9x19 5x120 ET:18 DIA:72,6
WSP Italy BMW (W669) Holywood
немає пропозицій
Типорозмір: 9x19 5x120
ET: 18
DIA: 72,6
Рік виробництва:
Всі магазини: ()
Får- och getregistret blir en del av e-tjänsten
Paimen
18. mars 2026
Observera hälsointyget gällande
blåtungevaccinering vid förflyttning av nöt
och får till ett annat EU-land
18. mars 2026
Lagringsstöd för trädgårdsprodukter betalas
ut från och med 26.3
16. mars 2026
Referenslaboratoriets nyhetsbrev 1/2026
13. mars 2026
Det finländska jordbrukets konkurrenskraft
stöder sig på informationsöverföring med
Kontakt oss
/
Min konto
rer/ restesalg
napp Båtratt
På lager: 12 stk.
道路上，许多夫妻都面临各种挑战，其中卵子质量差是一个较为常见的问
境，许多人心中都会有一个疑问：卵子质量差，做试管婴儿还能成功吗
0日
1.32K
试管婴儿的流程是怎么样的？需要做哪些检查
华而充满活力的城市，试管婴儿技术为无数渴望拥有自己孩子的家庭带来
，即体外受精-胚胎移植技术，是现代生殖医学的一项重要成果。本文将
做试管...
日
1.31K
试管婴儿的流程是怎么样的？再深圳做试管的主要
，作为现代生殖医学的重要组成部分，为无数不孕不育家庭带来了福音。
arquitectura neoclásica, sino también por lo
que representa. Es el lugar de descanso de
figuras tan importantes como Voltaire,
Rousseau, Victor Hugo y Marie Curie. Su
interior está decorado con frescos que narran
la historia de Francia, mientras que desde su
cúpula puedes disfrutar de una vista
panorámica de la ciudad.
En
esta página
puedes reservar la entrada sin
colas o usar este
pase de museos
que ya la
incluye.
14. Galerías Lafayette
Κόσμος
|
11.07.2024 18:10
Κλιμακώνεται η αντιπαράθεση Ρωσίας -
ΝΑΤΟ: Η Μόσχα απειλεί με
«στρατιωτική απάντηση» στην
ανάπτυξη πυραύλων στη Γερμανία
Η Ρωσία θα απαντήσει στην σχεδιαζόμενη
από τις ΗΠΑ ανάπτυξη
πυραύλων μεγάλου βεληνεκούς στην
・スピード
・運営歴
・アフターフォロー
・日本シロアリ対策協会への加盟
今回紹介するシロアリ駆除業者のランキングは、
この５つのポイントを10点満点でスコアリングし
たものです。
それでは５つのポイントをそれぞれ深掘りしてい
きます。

###

**TASK TO COMPLETE:**
Output every line of text in the data above as a single numbered list, leaving out any blank lines.

**TASK SOLUTION:**
1. 9x19 5x120 ET:18 DIA:72,6
2. WSP Italy BMW (W669) Holywood
3. немає пропозицій
4. Типорозмір: 9x19 5x120
5. ET: 18
6. DIA: 72,6
7. Рік виробництва:
8. Всі магазини: ()
9. Får- och getregistret blir en del av e-tjänsten
10. Paimen
11. 18. mars 2026
12. Observera hälsointyget gällande
13. blåtungevaccinering vid förflyttning av nöt
14. och får till ett annat EU-land
15. 18. mars 2026
16. Lagringsstöd för trädgårdsprodukter betalas
17. ut från och med 26.3
18. 16. mars 2026
19. Referenslaboratoriets nyhetsbrev 1/2026
20. 13. mars 2026
21. Det finländska jordbrukets konkurrenskraft
22. stöder sig på informationsöverföring med
23. Kontakt oss
24. /
25. Min konto
26. rer/ restesalg
27. napp Båtratt
28. På lager: 12 stk.
29. 道路上，许多夫妻都面临各种挑战，其中卵子质量差是一个较为常见的问
30. 境，许多人心中都会有一个疑问：卵子质量差，做试管婴儿还能成功吗
31. 0日
32. 1.32K
33. 试管婴儿的流程是怎么样的？需要做哪些检查
34. 华而充满活力的城市，试管婴儿技术为无数渴望拥有自己孩子的家庭带来
35. ，即体外受精-胚胎移植技术，是现代生殖医学的一项重要成果。本文将
36. 做试管...
37. 日
38. 1.31K
39. 试管婴儿的流程是怎么样的？再深圳做试管的主要
40. ，作为现代生殖医学的重要组成部分，为无数不孕不育家庭带来了福音。
41. arquitectura neoclásica, sino también por lo
42. que representa. Es el lugar de descanso de
43. figuras tan importantes como Voltaire,
44. Rousseau, Victor Hugo y Marie Curie. Su
45. interior está decorado con frescos que narran
46. la historia de Francia, mientras que desde su
47. cúpula puedes disfrutar de una vista
48. panorámica de la ciudad.
49. En
50. esta página
51. puedes reservar la entrada sin
52. colas o usar este
53. pase de museos
54. que ya la
55. incluye.
56. 14. Galerías Lafayette
57. Κόσμος
58. |
59. 11.07.2024 18:10
60. Κλιμακώνεται η αντιπαράθεση Ρωσίας -
61. ΝΑΤΟ: Η Μόσχα απειλεί με
62. «στρατιωτική απάντηση» στην
63. ανάπτυξη πυραύλων στη Γερμανία
64. Η Ρωσία θα απαντήσει στην σχεδιαζόμενη
65. από τις ΗΠΑ ανάπτυξη
66. πυραύλων μεγάλου βεληνεκούς στην
67. ・スピード
68. ・運営歴
69. ・アフターフォロー
70. ・日本シロアリ対策協会への加盟
71. 今回紹介するシロアリ駆除業者のランキングは、
72. この５つのポイントを10点満点でスコアリングし
73. たものです。
74. それでは５つのポイントをそれぞれ深掘りしてい
75. きます。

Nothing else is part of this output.